US_data_sexratio <- data.frame(year = subset(sex_US_data, sex == "male")$year, ratio = subset(sex_US_data, sex == "male")$rate_suicide / subset(sex_US_data, sex == "female")$rate_suicide, country = "US")

BR_data_sexratio <- data.frame(year = subset(sex_BR_data, sex == "male")$year, ratio = subset(sex_BR_data, sex == "male")$rate_suicide / subset(sex_BR_data, sex == "female")$rate_suicide, country = "BR")

data_sexratio <- rbind(US_data_sexratio, BR_data_sexratio)

In Brazil, suicide rates for men have been steadily increasing since the 1980s, while rates for women have stayed roughly the same. In the US, however, suicide rates for men increased during the 80s (not followed by an increase in women’s rates), decline in the 2000s and has been increasing since 2005-6. This increase is now followed by a similar (but smaller) one in women’s rates. Thus, the men-to-women ratio increased with time in Brazil and decreased only after 2000 in the US. In 2015, for each woman, 4-4.5 men have ended their lives in Brazil or in the US.
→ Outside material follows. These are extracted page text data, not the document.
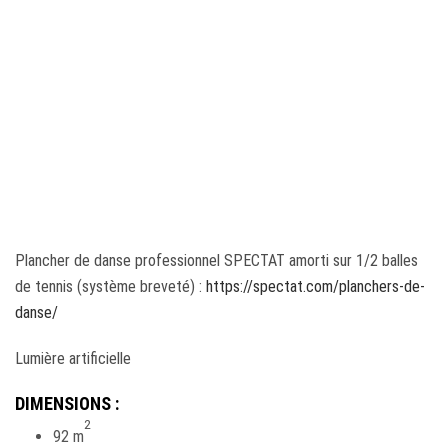
Plancher de danse professionnel SPECTAT amorti sur 1/2 balles
de tennis (système breveté) :
https://spectat.com/planchers-de-
danse/
Lumière artificielle
DIMENSIONS :
2
92 m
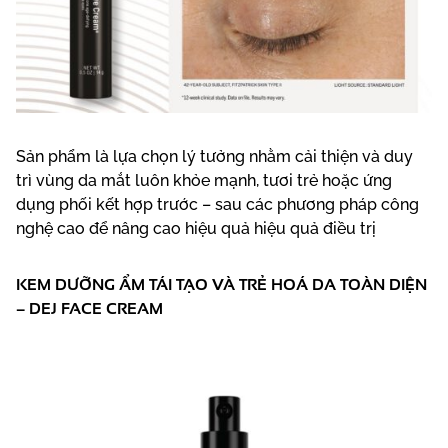
Sản phẩm là lựa chọn lý tưởng nhằm cải thiện và duy
trì vùng da mắt luôn khỏe mạnh, tươi trẻ hoặc ứng
dụng phối kết hợp trước – sau các phương pháp công
nghệ cao để nâng cao hiệu quả hiệu quả điều trị
KEM DƯỠNG ẨM TÁI TẠO VÀ TRẺ HOÁ DA TOÀN DIỆN
– DEJ FACE CREAM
age_data_usbr <- who_suicide_statistics %>% group_by(year, country, age) %>% summarise(rate_suicide = sum(suicides_no) * 1000000 / sum(population), .groups = "drop_last") %>% na.omit

Both countries present highest suicide rates for the elderly. However, in both cases, the gap between adults (25-34 years) and elderly (55+ years) is getting narrower since the 2000s, which shows that adult suicide is more likely now than compared to the past (1990s).

age_gender_usbr <- who_suicide_statistics %>% group_by(sex, year, country, age) %>% summarise(rate_suicide = sum(suicides_no) * 1000000 / sum(population), .groups = "drop_last") %>% na.omit

Interestingly, the high elderly suicide rate is apparently accounted for by only male people. There’s practically no age gap among women. This suggests that elderly suicide is almost exclusively a male issue in these countries.
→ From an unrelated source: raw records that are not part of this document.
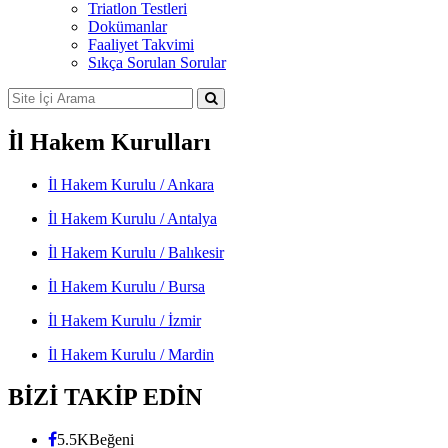
Triatlon Testleri
Dokümanlar
Faaliyet Takvimi
Sıkça Sorulan Sorular
İl Hakem Kurulları
İl Hakem Kurulu / Ankara
İl Hakem Kurulu / Antalya
İl Hakem Kurulu / Balıkesir
İl Hakem Kurulu / Bursa
İl Hakem Kurulu / İzmir
İl Hakem Kurulu / Mardin
BİZİ TAKİP EDİN
5.5K
Beğeni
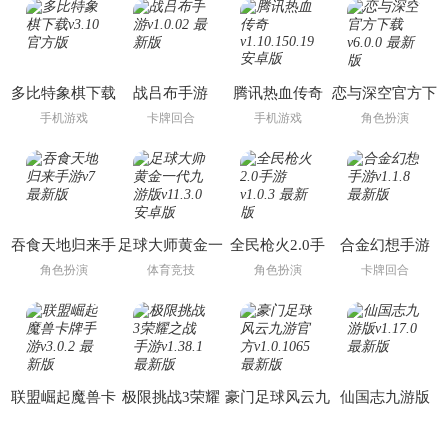
多比特象棋下载
战吕布手游
腾讯热血传奇
恋与深空官方下
载
手机游戏
卡牌回合
手机游戏
角色扮演
吞食天地归来手
足球大师黄金一
全民枪火2.0手
合金幻想手游
游
代九游版
游
角色扮演
体育竞技
角色扮演
卡牌回合
联盟崛起魔兽卡
极限挑战3荣耀
豪门足球风云九
仙国志九游版
牌手游
之战手游
游官方
卡牌回合
角色扮演
体育竞技
卡牌回合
This exploratory analysis is descriptive and serves the purpose to inform about overall characteristics and trends in global suicide reports provided by the WHO. Suicide is a complex social phenomenon and should not be interpreted simplistically. Still, the huge difference between genders in the age gap is of interest.